TASK BRIEF:
Rewrite each line of the data below as an entry in a numbered list, skipping any blank lines.

··· ROWS ···

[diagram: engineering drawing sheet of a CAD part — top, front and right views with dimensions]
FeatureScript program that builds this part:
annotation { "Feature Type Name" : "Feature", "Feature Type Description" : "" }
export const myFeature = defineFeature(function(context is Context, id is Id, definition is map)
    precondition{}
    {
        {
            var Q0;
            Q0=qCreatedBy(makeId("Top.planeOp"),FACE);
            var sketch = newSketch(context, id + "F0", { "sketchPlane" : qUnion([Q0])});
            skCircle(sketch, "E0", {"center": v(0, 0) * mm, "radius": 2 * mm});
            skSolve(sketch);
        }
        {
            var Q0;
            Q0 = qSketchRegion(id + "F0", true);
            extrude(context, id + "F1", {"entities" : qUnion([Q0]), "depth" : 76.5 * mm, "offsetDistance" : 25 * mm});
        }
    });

···

RIGHT ANSWER:
1. [diagram: engineering drawing sheet of a CAD part — top, front and right views with dimensions]
2. FeatureScript program that builds this part:
3. annotation { "Feature Type Name" : "Feature", "Feature Type Description" : "" }
4. export const myFeature = defineFeature(function(context is Context, id is Id, definition is map)
5.     precondition{}
6.     {
7.         {
8.             var Q0;
9.             Q0=qCreatedBy(makeId("Top.planeOp"),FACE);
10.             var sketch = newSketch(context, id + "F0", { "sketchPlane" : qUnion([Q0])});
11.             skCircle(sketch, "E0", {"center": v(0, 0) * mm, "radius": 2 * mm});
12.             skSolve(sketch);
13.         }
14.         {
15.             var Q0;
16.             Q0 = qSketchRegion(id + "F0", true);
17.             extrude(context, id + "F1", {"entities" : qUnion([Q0]), "depth" : 76.5 * mm, "offsetDistance" : 25 * mm});
18.         }
19.     });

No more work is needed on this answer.